**Instrucciones de tarea:** Por favor, indica cómo describe la escritora Mercedes Vigil el fenómeno del que habla el fragmento sobre el idioma.

**Fragmento del documento:**
Lo que quiero decir es que en estas costuras del mundo el idioma se reinventa todas las mañanas. Asistimos a su refundación en un aquelarre irrefrenable. Es el fenómeno que la escritora uruguaya Mercedes Vigil describe con acierto como “el nuevo mestizaje de la lengua”. Las palabras anochecen pero no amanecen y desaparecen con una velocidad sólo comparable a la de aquellas que las desplazan. El maestro Jorge Zalamea descubrió, hace ya muchos años, que las palabras son tan poderosas que tienen la costumbre de devorarse a sí mismas. Son autófagas. (Autófago no figura en el diccionario. Lo acabo de inventar yo.)

En esa orgía de la palabra los americanos somos pioneros y heraldos. La nave capitana está lista para zarpar de nuevo, pero ahora a la inversa, de aquí para allá, de Guahnaní hacia Palos de Moguer. La prensa es nuestra mejor compañera de viaje porque la prensa hace entre la gente pedagogía del idioma, para bien o para mal. El lenguaje de los medios de comunicación tiene entre la masa un valor sacramental. Don Juan Grillín, poeta festivo de alto vuelo, sostiene que si la Real Academia “pule, fija y da esplendor” al español, los medios de comunicación son su verdadera caja de herramientas. La prensa es el lenguaje activo. María Camila Morales, una joven reportera colombiana, ha observado que por culpa de un producto cosmético llamado “Aliser”, de aplicaciones capilares, ya en los salones de belleza el cabello de las señoras no se alisa, como antes, sino que se alisea.

En aras de la cruzada que propongo, y para usarlas a favor de la causa, hay que establecer un vínculo estrecho y apremiante con las empresas de información, impresas y sonoras, pero en especial con los medios electrónicos, como la televisión e Internet, que son tan atractivos para los nuevos ciudadanos, para resolver las dudas de periodistas y receptores, para divulgar los nuevos léxicos, para facilitar la comprensión de reglas gramaticales, para que las gentes sepan si en el frenesí noticioso de esta época, talibán tiene por fin un plural o no lo tiene.

Es una operación de comandos que nos compete a todos. Porque si la lengua es el pueblo, entonces la lengua somos nosotros. Sólo en ese momento, cuando lo hayamos logrado, el señor Cuervo tendrá la razón por completo: nuestra patria será el universo porque nuestra lengua será universal. Acudo a la benevolencia de este auditorio para que se me perdone que concluya con unas divagaciones de la pura entraña personal. Así, en tono menor, de una manera hogareña y coloquial, como si estuviéramos conversando en la sobremesa del comedor, declaro a mucha honra que soy hispanohablante de primera generación. Mi padre era un cristiano fenicio que llegó a Colombia procedente del otro costado del planeta. En materia de lenguaje no sabía de la misa la media ni había visto jamás una sola letra en castellano, aunque fuera una humilde vocal, y ni siquiera podía decir “gracias” o “adiós”.

**Información mostrada:**
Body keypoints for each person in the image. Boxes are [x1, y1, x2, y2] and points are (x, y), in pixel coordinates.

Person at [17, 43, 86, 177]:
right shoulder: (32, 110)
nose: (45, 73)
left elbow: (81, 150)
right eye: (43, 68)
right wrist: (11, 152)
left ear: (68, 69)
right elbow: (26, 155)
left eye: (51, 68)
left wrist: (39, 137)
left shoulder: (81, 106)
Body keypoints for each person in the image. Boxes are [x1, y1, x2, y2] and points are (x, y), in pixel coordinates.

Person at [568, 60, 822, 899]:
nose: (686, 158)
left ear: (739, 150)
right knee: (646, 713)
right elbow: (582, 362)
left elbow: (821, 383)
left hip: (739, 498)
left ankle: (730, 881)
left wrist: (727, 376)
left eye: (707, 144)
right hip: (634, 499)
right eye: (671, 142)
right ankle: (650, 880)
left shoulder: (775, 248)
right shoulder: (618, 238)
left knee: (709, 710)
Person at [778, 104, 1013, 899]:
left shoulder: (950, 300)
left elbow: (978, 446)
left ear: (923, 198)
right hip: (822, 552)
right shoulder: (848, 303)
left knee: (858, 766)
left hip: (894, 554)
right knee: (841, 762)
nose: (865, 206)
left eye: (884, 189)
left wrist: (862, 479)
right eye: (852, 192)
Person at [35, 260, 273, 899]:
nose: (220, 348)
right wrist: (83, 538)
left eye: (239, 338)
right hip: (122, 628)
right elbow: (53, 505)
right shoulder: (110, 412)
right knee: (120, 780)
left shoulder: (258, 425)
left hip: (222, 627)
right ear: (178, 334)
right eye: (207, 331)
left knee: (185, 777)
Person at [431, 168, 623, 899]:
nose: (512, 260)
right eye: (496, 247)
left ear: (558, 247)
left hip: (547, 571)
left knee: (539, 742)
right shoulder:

==

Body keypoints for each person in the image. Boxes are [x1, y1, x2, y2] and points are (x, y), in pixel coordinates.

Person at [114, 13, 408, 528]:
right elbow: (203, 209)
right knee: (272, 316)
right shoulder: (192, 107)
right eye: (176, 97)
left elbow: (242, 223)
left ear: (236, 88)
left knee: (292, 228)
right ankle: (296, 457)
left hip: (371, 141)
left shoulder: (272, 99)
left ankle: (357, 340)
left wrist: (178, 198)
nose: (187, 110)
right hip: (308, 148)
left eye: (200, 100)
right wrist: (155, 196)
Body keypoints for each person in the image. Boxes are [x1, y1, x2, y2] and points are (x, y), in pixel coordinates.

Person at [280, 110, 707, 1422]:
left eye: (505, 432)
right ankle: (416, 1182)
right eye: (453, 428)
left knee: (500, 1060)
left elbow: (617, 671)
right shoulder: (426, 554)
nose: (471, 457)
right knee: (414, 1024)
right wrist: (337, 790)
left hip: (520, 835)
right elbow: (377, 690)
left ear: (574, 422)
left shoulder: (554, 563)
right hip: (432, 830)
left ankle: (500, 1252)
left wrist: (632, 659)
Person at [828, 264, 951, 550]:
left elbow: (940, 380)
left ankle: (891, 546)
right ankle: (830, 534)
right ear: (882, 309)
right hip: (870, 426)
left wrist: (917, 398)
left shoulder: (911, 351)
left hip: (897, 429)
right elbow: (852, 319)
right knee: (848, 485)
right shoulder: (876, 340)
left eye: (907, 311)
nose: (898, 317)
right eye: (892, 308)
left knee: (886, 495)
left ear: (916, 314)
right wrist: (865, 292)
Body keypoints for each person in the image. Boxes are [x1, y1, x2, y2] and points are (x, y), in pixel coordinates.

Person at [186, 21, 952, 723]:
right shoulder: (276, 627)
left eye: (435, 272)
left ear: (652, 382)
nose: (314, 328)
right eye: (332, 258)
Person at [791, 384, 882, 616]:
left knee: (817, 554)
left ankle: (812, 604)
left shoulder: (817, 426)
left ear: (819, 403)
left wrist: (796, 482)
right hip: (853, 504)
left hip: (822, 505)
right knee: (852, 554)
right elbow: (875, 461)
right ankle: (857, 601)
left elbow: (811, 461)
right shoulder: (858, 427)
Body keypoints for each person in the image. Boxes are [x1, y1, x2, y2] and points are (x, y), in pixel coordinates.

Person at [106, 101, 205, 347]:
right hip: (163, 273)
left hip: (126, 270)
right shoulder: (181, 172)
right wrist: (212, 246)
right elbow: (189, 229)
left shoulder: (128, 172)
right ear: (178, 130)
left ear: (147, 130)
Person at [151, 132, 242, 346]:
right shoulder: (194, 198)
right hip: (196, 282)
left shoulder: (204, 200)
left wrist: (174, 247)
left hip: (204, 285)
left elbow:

**Respuesta al ejercicio:** Como "el nuevo mestizaje de la lengua".